> [Data records]:
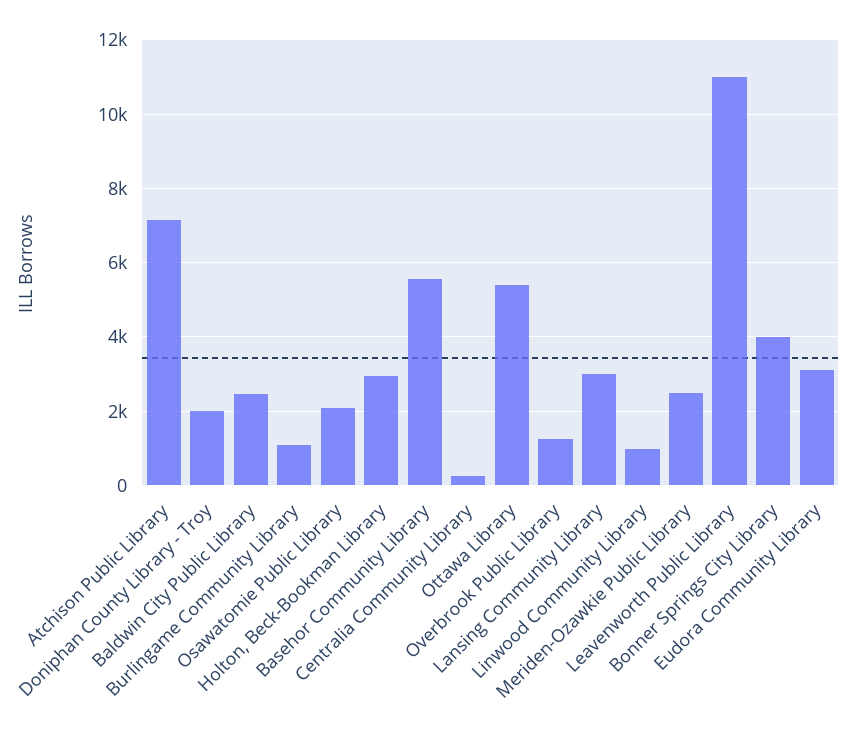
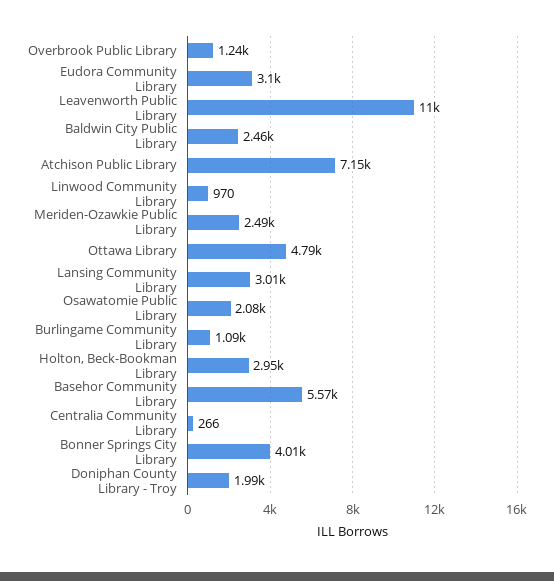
Ottawa Library: 5400 -> 4790

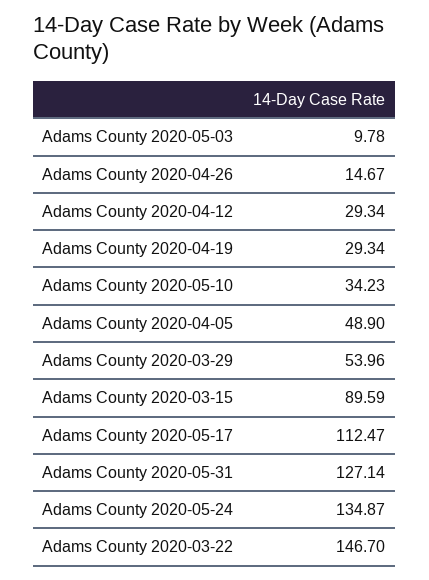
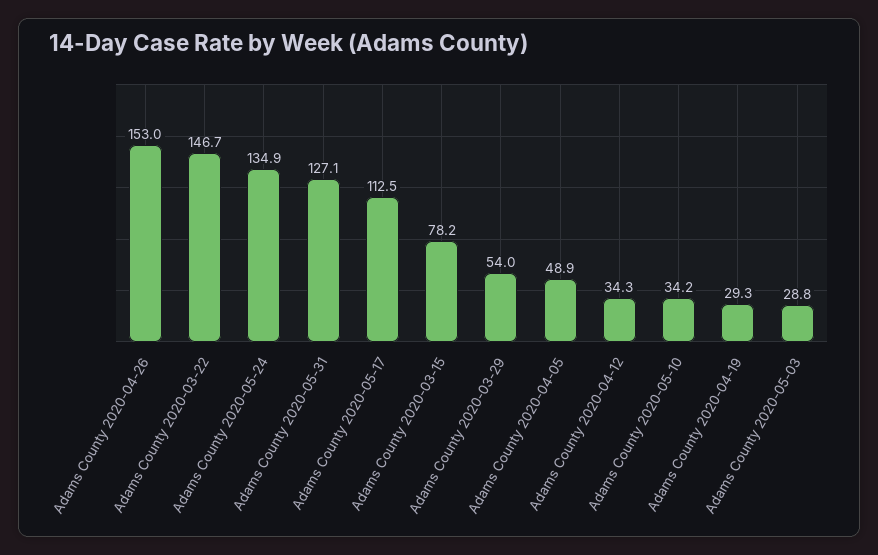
Adams County 2020-05-03: 9.78 -> 28.8
Adams County 2020-04-26: 14.67 -> 153
Adams County 2020-04-12: 29.34 -> 34.3
Adams County 2020-03-15: 89.59 -> 78.2

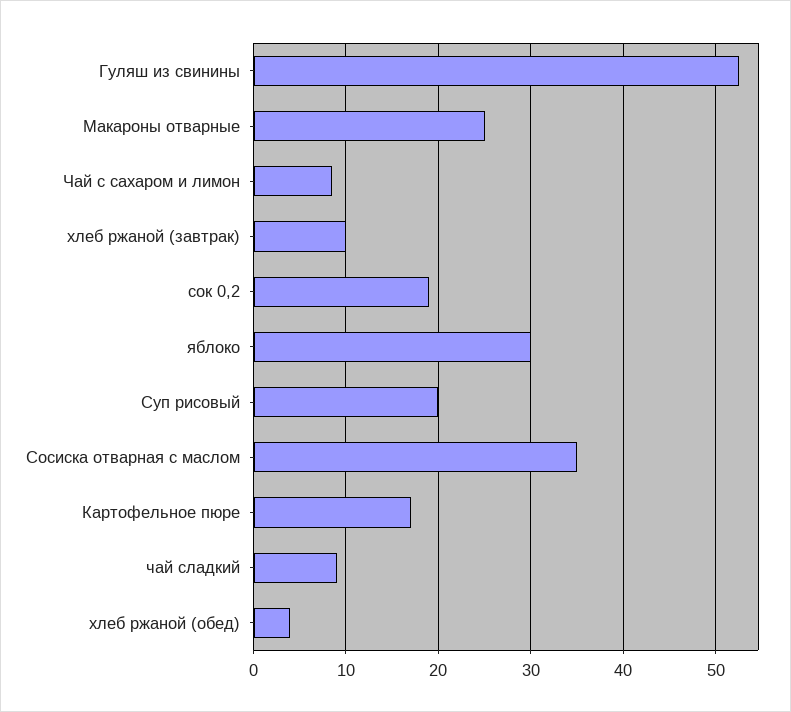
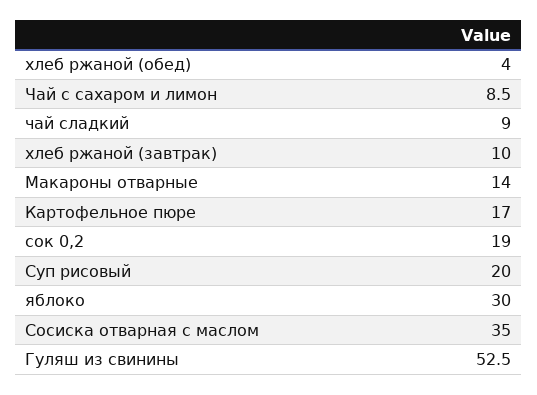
Макароны отварные: 25 -> 14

> [Goal of the exercise]:
Output the line containing "Adams County 2020-03-15: 89.59 -> 78.2" and each line after it, through the end of the material, exactly as given. No pictures belong in the output.

> [Solved problem]:
Adams County 2020-03-15: 89.59 -> 78.2

Макароны отварные: 25 -> 14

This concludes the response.